Owning the cloud will also entail harmonising data laws.

“If you want to push things across the borders, there is the regulation aspect that also has to be cross-border, with all the concepts of data indices to give guarantees and to basically harmonise the regulation between countries,” Mounir said.

So, who builds?

Shared cloud infrastructure will continue to remain a dream without execution, Youssefi said.

On who should take the lead, Abdullahi noted that both the private and public sectors have roles to play. The government has regulatory roles, while the private sector has capital expenditure expectations.

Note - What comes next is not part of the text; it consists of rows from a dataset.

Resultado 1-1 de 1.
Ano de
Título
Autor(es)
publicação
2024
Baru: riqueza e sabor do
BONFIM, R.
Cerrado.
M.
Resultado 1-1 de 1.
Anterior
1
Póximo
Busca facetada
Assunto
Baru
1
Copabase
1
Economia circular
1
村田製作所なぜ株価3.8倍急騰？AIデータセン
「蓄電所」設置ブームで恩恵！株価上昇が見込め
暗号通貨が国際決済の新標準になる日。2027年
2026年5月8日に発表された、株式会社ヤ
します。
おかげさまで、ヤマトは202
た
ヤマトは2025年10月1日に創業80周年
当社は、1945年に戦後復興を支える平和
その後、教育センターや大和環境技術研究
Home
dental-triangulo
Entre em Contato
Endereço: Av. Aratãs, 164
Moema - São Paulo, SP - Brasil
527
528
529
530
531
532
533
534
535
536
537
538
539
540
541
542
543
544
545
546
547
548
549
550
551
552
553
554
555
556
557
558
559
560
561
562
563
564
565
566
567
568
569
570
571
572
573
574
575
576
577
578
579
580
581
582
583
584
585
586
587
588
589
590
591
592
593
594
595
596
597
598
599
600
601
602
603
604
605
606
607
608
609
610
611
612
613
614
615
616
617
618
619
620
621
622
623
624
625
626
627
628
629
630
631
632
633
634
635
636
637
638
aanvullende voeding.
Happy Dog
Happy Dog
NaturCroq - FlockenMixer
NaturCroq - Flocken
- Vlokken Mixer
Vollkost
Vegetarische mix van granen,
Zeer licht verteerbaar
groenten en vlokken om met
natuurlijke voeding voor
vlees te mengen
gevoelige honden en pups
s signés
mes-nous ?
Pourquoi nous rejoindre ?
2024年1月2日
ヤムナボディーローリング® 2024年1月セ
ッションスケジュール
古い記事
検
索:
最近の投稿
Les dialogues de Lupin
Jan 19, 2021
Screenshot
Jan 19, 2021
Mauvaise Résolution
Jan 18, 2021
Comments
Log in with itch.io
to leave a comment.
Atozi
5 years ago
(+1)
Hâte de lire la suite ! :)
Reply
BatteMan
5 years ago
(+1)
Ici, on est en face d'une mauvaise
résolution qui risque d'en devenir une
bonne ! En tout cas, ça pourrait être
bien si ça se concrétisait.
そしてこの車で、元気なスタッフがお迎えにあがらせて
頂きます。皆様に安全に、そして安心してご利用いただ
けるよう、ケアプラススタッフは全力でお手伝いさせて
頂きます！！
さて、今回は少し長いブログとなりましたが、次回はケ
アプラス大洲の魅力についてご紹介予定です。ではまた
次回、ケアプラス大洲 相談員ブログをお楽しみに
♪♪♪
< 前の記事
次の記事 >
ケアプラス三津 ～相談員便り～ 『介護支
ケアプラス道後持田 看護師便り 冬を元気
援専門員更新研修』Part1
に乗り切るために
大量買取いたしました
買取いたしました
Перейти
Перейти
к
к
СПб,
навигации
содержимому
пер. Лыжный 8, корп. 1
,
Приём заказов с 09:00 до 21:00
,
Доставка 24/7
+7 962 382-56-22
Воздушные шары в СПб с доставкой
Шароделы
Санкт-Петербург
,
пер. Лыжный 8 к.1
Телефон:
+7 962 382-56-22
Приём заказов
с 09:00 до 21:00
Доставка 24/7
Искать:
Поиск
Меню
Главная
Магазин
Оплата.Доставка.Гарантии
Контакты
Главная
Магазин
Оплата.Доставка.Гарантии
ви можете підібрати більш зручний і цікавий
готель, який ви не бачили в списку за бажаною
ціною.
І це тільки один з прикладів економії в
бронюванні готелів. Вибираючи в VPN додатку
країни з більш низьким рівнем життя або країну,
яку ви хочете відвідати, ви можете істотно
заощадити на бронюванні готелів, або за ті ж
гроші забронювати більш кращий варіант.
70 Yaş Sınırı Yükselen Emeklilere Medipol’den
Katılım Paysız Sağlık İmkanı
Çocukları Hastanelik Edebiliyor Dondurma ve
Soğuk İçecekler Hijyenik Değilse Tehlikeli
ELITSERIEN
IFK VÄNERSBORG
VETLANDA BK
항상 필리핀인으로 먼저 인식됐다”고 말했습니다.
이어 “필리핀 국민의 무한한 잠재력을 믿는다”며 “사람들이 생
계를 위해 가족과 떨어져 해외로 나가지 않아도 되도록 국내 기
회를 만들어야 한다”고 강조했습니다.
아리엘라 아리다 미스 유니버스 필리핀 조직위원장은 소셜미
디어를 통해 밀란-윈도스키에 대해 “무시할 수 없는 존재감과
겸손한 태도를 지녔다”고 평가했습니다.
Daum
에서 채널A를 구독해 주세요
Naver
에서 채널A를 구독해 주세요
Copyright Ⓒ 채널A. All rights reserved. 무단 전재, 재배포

Mounir noted that governments must put their skin in the game.

“They need to put a piece of investment. That is how it is going to work. It is to have an anchor within the country, to have some sort of institutional investor,” he said.

Much of the cloud infrastructure on the continent is currently private sector-led.

MTN Nigeria completed the first phase of its $235 million data centre and cloud infrastructure in 2025.

Cassava Technologies has launched Africa’s first AI factory in South Africa, where it is deploying thousands of GPUs, Youssefi said.  

“A couple of thousand GPUs is a drop in the ocean, as we said briefly earlier, compared to what is required across the continent for us to reach the ratio of one in five that we have at the macro level,” he said.

Failure to act now will keep Africa out of the fourth industrial age, NITDA’s boss argued, especially with rising AI deployment making the ownership of cloud infrastructure expedient. 

“We know that who owns our data controls us,” he added.